Principal component analysis (PCA) of rRNA fragment abundance profiles generated for all samples of the analyzed dataset. For every sample, positional abundance profile is created by counting the number of reads that map to every position on 28S, 18S, 5-8S and 5S rRNAs, and normalizing them by the total number of reads that map to protein-coding transcripts for that sample. PCA analysis is performed based on these profiles, with the first and second principal components plotted against each other, PC1 in x-axis and PC2 in y-axis. The percentage of variance explained by each component is given in corresponding axis labels.

Figure 4:

Tissue and RNase specificity of rRNA fragments in mouse. Each track shows the positional abundance profile of 28S rRNA fragments within the representative sample of the labeled organ. For every position in the x-axis, y-axis represents the normalized read ratio, number of rRNA reads mapped to that position divided by the total number of reads mapped to all protein coding transcripts.

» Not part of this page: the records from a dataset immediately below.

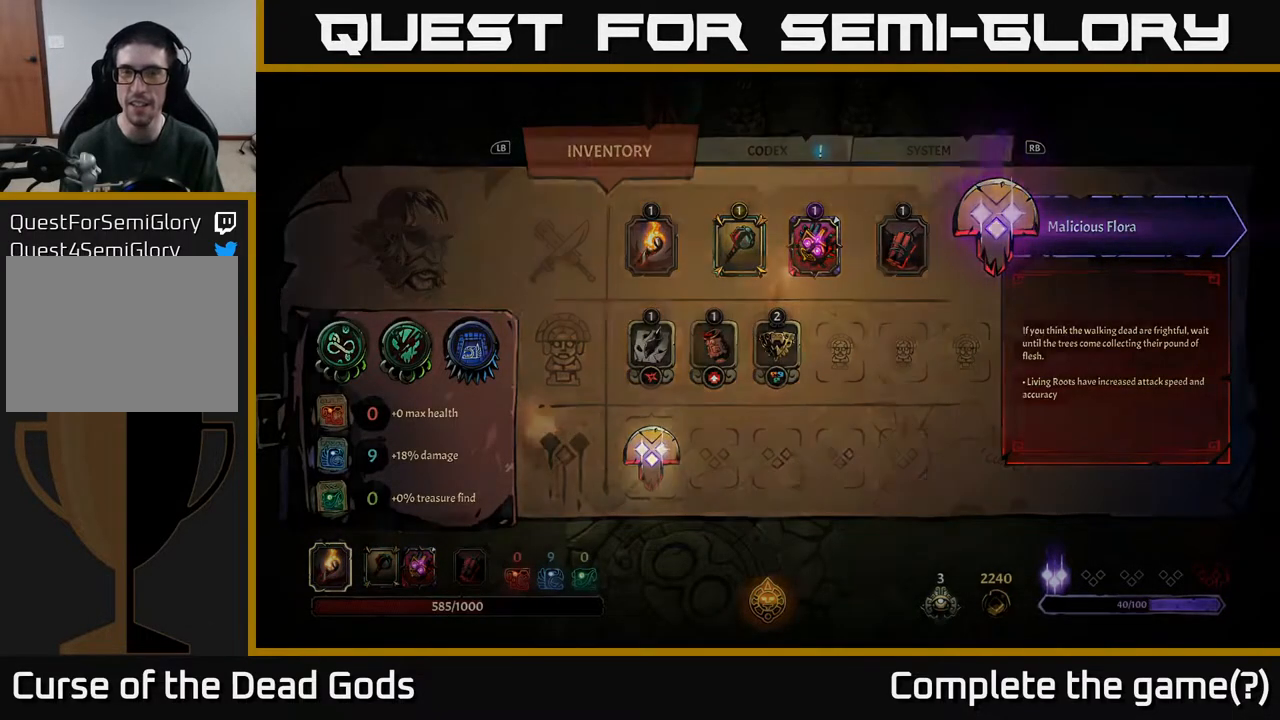
{"buttons": [], "left_stick": "right", "right_stick": "center", "events": [[83, "left_stick", "right"]]}
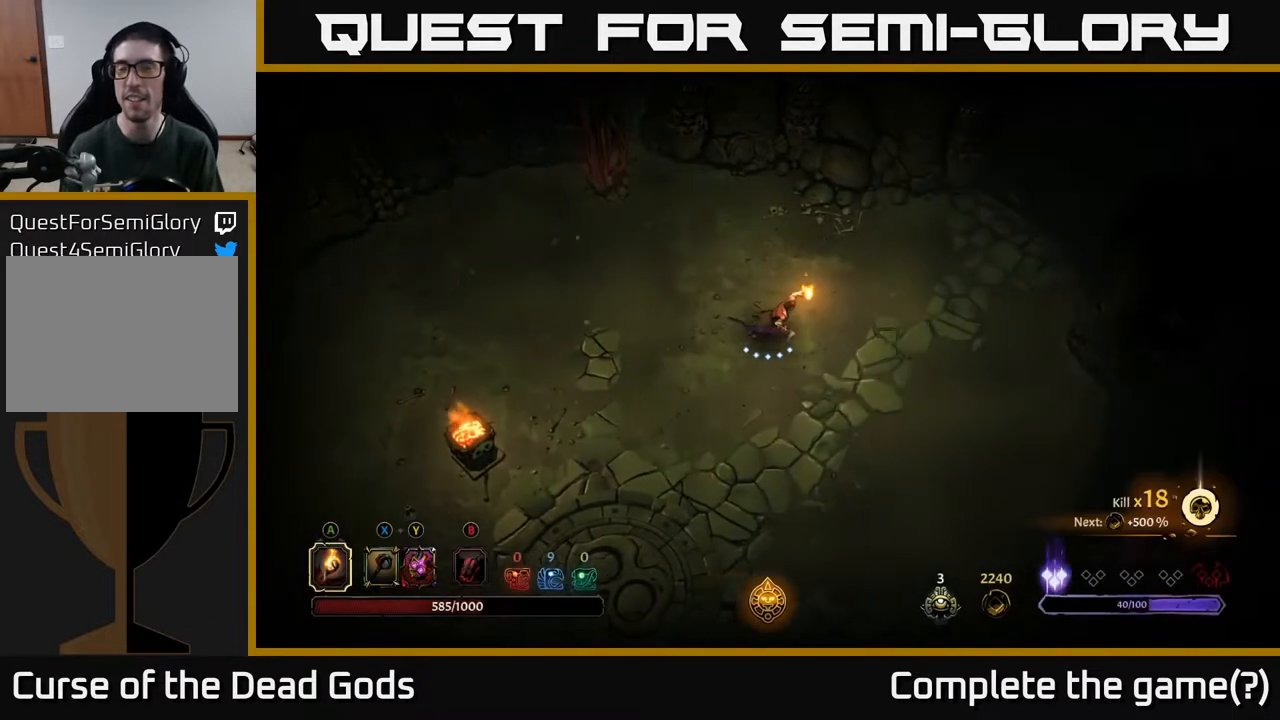
{"buttons": [], "left_stick": "up-right", "right_stick": "center", "events": [[200, "left_stick", "up-right"]]}
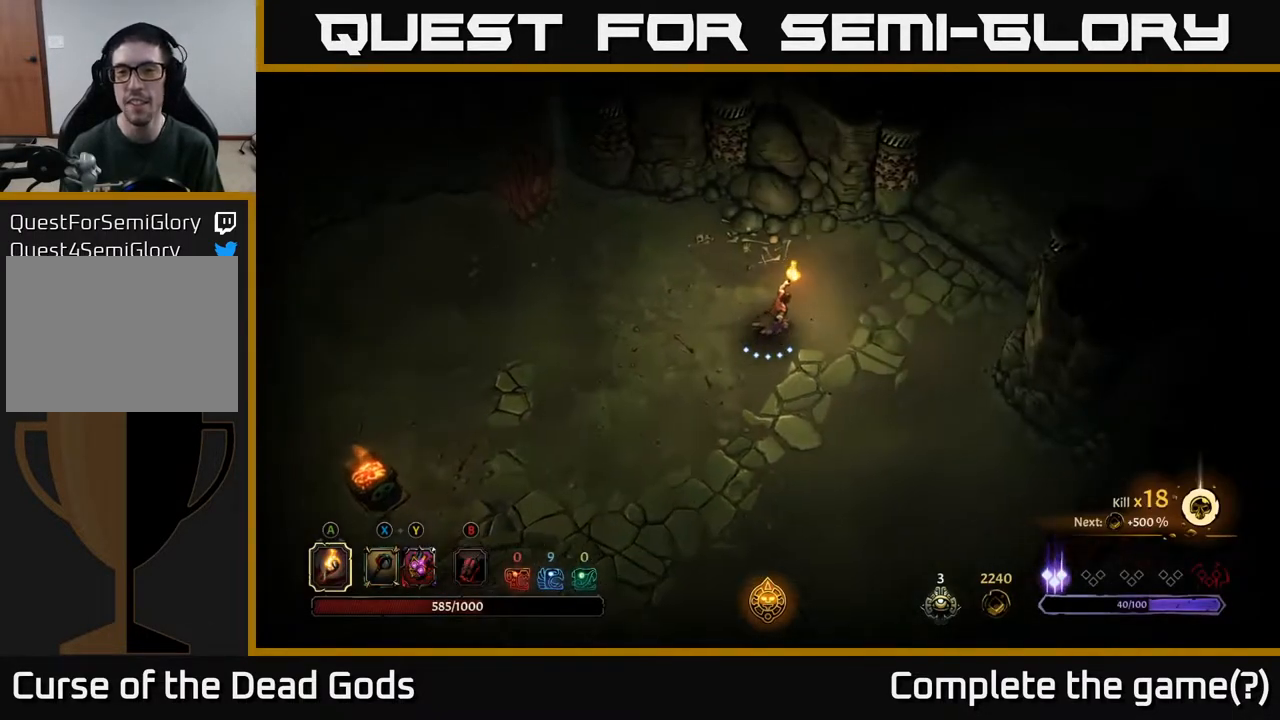
{"buttons": [], "left_stick": "right", "right_stick": "center", "events": [[217, "left_stick", "right"]]}
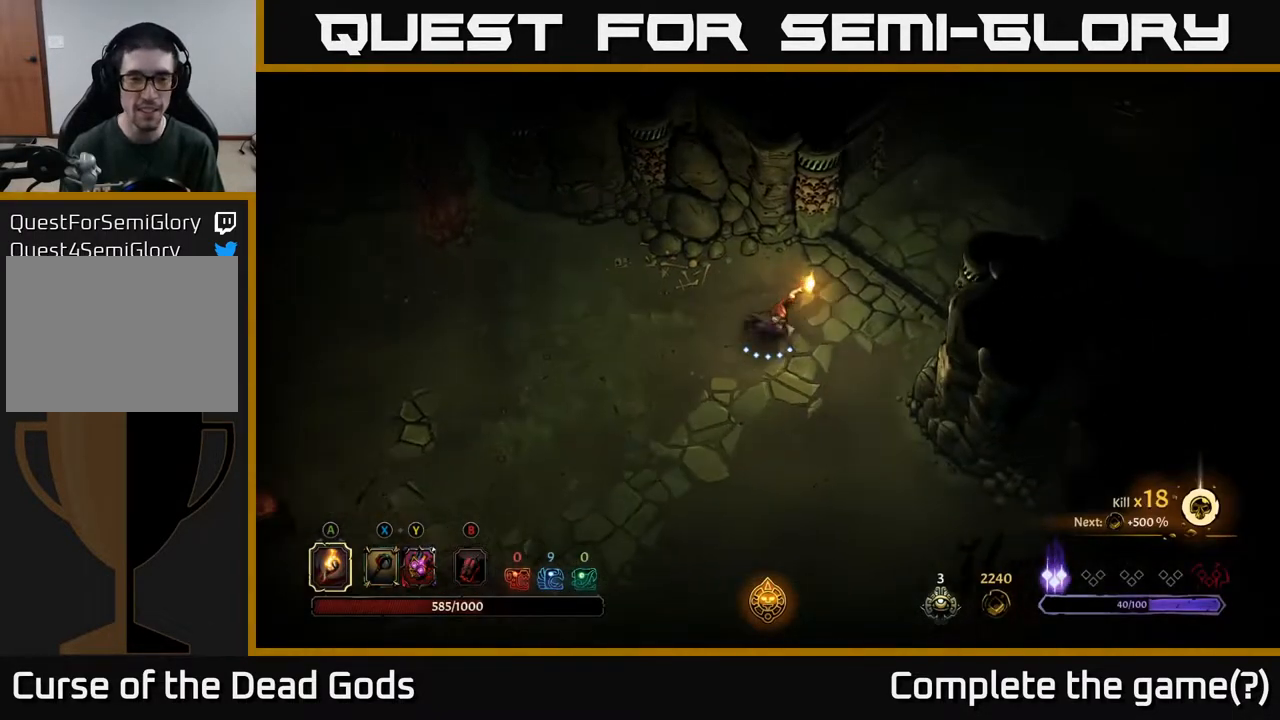
{"buttons": [], "left_stick": "up-right", "right_stick": "center", "events": [[100, "left_stick", "up-right"]]}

Moreover, the PCA analysis and abundance profiles also reveal significant rRNA fragment differences in samples generated from different organs using the same protocol. While our analyses showed that there is a strong agreement between replicate measures of each organ in terms of rRNA fragments produced (Figure 3 and Supplementary Figure 4-12), we observed clear profile separation between organs, particularly in those generated from the 28S rRNA (Figure 4). This is likely due to the shorter length of the 18S, 5-8S and 5S rRNAs, shown in Supplementary Figure 3. This suggests that rRNA fragment heterogeneity is a common occurrence, and clearly shows that a “one size fits all” approach is not appropriate in Ribo-seq experiments.

3.3 Comparing the depleting potential of oligos across different experiments

In order to understand the effect that this rRNA fragment heterogeneity has on the efficiency of rRNA depletion oligos, we developed Ribo-ODDR. Based on given pilot Ribo-seq data, this pipeline measures the depleting potential of all possible oligos. For each oligo, this potential is simply equal to the percentage of rRNA fragments produced from the oligo target region on the rRNA, where the oligo sequence binds with perfect complementarity (see Materials and Methods for a detailed description).

We ran Ribo-ODDR on the organ-specific data used above and obtained the sample-specific depleting potentials of all 25 nt long oligos (n =6782) that can deplete mouse 28S, 18S, 5-8S and 5S rRNA fragments. For each individual oligo, we also calculated the depleting potential within replicates of the same organ. Organ-specific depleting potential was calculated by simply averaging the values computed for each replicate of that organ.

In Figure 5, we compare the depleting potentials of oligos across all organ pairs with a cross-organ correlation analysis. This data makes it clear that the correlation in oligo depleting potential between samples treated using the same RNase digestion strategy is significantly higher than those using another strategy. For the RNaseT1/S7 digestion group, intra-group Pearson’s correlation coefficients are between 0.64 and 0.76 (mean value of 0.69), and for the RNaseT1-only group this is between 0.34 and 0.88 (mean value of 0.64). This confirms our observations detailed in Figure 4, demonstrating the influence of experimental conditions on the rRNA fragments created.

Figure 5:

Cross-organ correlation analysis of Ribo-ODDR computed oligo depleting potentials for all 25 nt oligos (n=6782) targeting mouse 28S, 18S, 5-8S and 5S rRNA fragments. Each row and column corresponds to an organ. The diagonal plots (red boxes) show the histogram of oligo depleting potentials, computed for that organ based on the analyzed dataset. Axes of diagonal plots are shared, x-axis (shown in bottom-right corner) representing the log-transformed depleting potential and y-axis (shown in top-left corner) representing the number of oligos with that potential. Lower hex-binned scatter plots compares the depleting potential of all oligos between organ pairs (column vs row) with the Pearson’s correlation coefficient given in their diagonal mirrors. In these plots, each bin contains one or more oligos with organ-specific rRNA depleting potential given in x-and y-axes for column and row organs, respectively. Percentages in row and column labels show the average rRNA percentage for that organ.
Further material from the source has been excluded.